- _What the task asks_
Return the data below unchanged, without images.
# # # # # # #
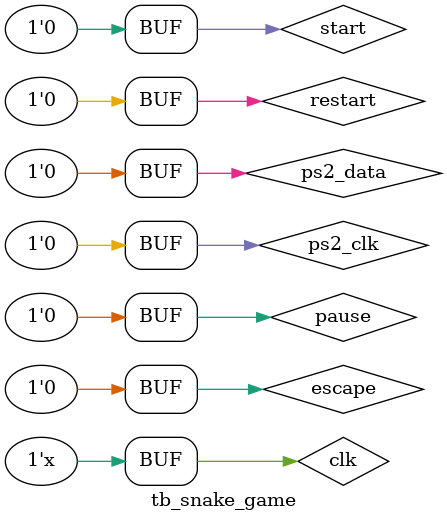
<source format=v>
`timescale 1ns / 1ps

module tb_snake_game;

    reg clk;
    reg start;
    reg pause;
    reg escape;
    reg restart;
    reg ps2_clk;
    reg ps2_data;
	wire hsync;
	wire vsync;
	wire [2:0] r;
	wire [2:0] g;
	wire [2:0] b;
    
    snake_game snake_game(
        .clk(clk),
        .start(start),
        .pause(pause),
        .escape(escape),
        .restart(restart),
        .ps2_clk(ps2_clk),
        .ps2_data(ps2_data),
        .hsync(hsync),
        .vsync(vsync),
        .r(r),
        .g(g),
        .b(b)
    );
    
    always
        #10 clk = ~clk;
    
    initial begin
        clk = 0;
        start = 0;
        pause = 0;
        escape = 0;
        restart = 0;
        ps2_clk = 0;
        ps2_data = 0;
        #20;
        start = 1;
        #20;
        start = 0;
    end
endmodule
</source>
# # # # # # #
- _Problem solution_
<source format=v>
`timescale 1ns / 1ps

module tb_snake_game;

    reg clk;
    reg start;
    reg pause;
    reg escape;
    reg restart;
    reg ps2_clk;
    reg ps2_data;
	wire hsync;
	wire vsync;
	wire [2:0] r;
	wire [2:0] g;
	wire [2:0] b;
    
    snake_game snake_game(
        .clk(clk),
        .start(start),
        .pause(pause),
        .escape(escape),
        .restart(restart),
        .ps2_clk(ps2_clk),
        .ps2_data(ps2_data),
        .hsync(hsync),
        .vsync(vsync),
        .r(r),
        .g(g),
        .b(b)
    );
    
    always
        #10 clk = ~clk;
    
    initial begin
        clk = 0;
        start = 0;
        pause = 0;
        escape = 0;
        restart = 0;
        ps2_clk = 0;
        ps2_data = 0;
        #20;
        start = 1;
        #20;
        start = 0;
    end
endmodule
</source>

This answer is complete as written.